Putin and Trump’s Christmas Gifts to Europe

In La Tribune 23/12/2019

By abandoning coal and lignite, Germany, Poland and Eastern Europe will return to a state of high electricity dependency when renewable energies are insufficient. Supporting the opposite is a fake-news as corrosive as the striped record of the “rare metals” hoax (see video).

At a time when we must protect ourselves from the climate curse, only natural gas can ensure the substitution of coal at a low cost. But its European production is in free fall. It was around 270 Bm3 five years ago, it will only be around 200 Bm3 in five years’ time: the Netherlands became a net importer and production in Norway and the United Kingdom is stable at 175 Mm3.

Conversely, demand for natural gas is increasing. The 550 Bm3 that will be consumed by Europe in 2020 (14% of world demand), will be burned 75% in industry and households and 25% in power generation. As a result, Europe’s gas dependency is already vast, 350 Bm3 per year, and it will increase further as coal and lignite generators are replaced by gas. The European dilemma is clear: where will gas come from?

Putin and Trump’s Christmas present

Russia already covers about 62% of our dependence on gas pipelines. Operating above nominal rates, they saturated in 2019 after transporting 210 Bm3. They will be slightly relieved in 2020 thanks to the 55 Mm3 of the Nord Stream 2 subsea pipeline, the sister pipe to Nord Stream 1, which will enable Germany to double its direct gas supply capacity from Russia, 110 Bm3, without the Ukrainian and Polish transits of the two pipelines Fraternity and Yamal. However, it will need to acquire other sources to replace its lignite by 2038.

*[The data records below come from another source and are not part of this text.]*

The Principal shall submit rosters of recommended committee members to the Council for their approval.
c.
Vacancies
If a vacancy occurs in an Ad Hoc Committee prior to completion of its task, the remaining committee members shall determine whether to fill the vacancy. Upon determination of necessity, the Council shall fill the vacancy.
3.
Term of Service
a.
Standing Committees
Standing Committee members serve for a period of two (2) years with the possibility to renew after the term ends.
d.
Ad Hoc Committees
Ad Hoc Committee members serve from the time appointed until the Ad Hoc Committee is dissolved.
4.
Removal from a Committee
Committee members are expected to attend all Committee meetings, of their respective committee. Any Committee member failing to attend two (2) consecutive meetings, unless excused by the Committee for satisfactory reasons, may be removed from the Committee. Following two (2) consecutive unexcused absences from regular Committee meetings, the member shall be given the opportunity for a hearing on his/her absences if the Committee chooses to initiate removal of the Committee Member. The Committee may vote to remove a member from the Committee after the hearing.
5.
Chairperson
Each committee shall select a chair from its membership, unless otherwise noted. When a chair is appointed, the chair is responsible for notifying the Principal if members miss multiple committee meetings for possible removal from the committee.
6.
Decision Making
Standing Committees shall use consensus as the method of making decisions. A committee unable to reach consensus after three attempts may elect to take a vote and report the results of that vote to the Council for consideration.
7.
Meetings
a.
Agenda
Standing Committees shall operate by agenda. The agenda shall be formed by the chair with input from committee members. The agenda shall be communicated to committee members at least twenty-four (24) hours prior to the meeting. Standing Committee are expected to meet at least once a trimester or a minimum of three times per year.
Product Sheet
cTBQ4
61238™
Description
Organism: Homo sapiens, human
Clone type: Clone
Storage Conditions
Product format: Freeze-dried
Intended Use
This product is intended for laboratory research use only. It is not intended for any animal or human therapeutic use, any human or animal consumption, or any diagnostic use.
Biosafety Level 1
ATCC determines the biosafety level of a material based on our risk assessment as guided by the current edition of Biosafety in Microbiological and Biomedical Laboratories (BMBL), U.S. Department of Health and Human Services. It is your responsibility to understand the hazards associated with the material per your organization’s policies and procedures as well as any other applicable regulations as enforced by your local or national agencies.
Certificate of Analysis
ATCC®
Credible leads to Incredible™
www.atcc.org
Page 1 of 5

It is therefore almost contradictory in the midst of the Donbass conflict and yet fortunate that this week Moscow and Kiev signed the agreement allowing the continued delivery of gas to Europe via Ukraine. This is Putin’s Christmas present to Europe, together with a cheque for USD 2.9 billion for Kiev.

In response to this agreement, the US energy power strategy sanctioned the European companies financing Nord Stream 2. This punishment is Trump’s Christmas present. Less pleasant than Putin’s, it is the fruit of Talion diplomacy and nevertheless indicates that Washington wants to sell its gas to Europe as much as Moscow does. Its main ally is Poland. Viscerally opposed to Nord Stream 2, it will serve as a bridgehead for the LNG of American shale imported into its ports by boat. It will consume it and dump it in Ukraine in order to compete with gas from Moscow, drive down prices, and even later oppose the renewal of Russian gas transit to Western Europe.

This Polish-Ukrainian perspective does not bother about the future risks of a drop in gas exports from Washington, which are nevertheless possible for two reasons.

Firstly, if Trump is not re-elected in 2020, Democrats Warren and Sanders are considering increasing technical restrictions on the hydraulic fracturing needed to produce oil and shale gas, as well as prohibiting oil companies from accessing federal lands that account for 20% of current production. Will this risk of a drop in production from 2021 be weakened by the impeachment attempt initiated by the Democrats, which paradoxically could increase Trump’s chances of re-election?

Secondly, a large debt weighs on 45% of US production in the hands of small producers ruined by low gas prices. They can go bankrupt and cause a world-class price mess. As part of President Trump’s energy domination strategy, will the oil majors be commandeered to take over their operations and ensure the continuum of production and exports to Europe?

Benefits of the new “brexited” United Kingdom

This situation has been discussed at length here: the schism between Russian gas in Western Europe and US LNG in Eastern Europe, nationalism and peace, energy independence or domination. The recent and very significant Russian gas victories clarify the rules of the game in the East, while in the West, US shale LNG will see the uncertainty lifted after the result of the presidential election next November.

Moreover, since the pivot of these European negotiations is in Poland, it is worth noting that the latter’s infatuation with Washington is likely to find a new ally in the United Kingdom “brexited”. These two countries will have to defend in gas and other areas common visions and interests different from those of Brussels.

Let’s conclude this brief geopolitical energy review with an optimistic outlook. Our continent shares its long-term energy risk between three suppliers: Russia, US shale LNG and Middle Eastern and African LNG for Southern Europe. Each is forced to follow a prisoner’s strategy to retain or gain market share.

A harbinger of this future favourable gas profusion, while the average European gas price over the last 7 years at the TTF spot is above 19 €/MWh, is the current price, in winter, at around 14 €/MWh. If well managed, future competition for the European market could ensure a projection of an attractive long-term average price of between €9 and €14/MWh.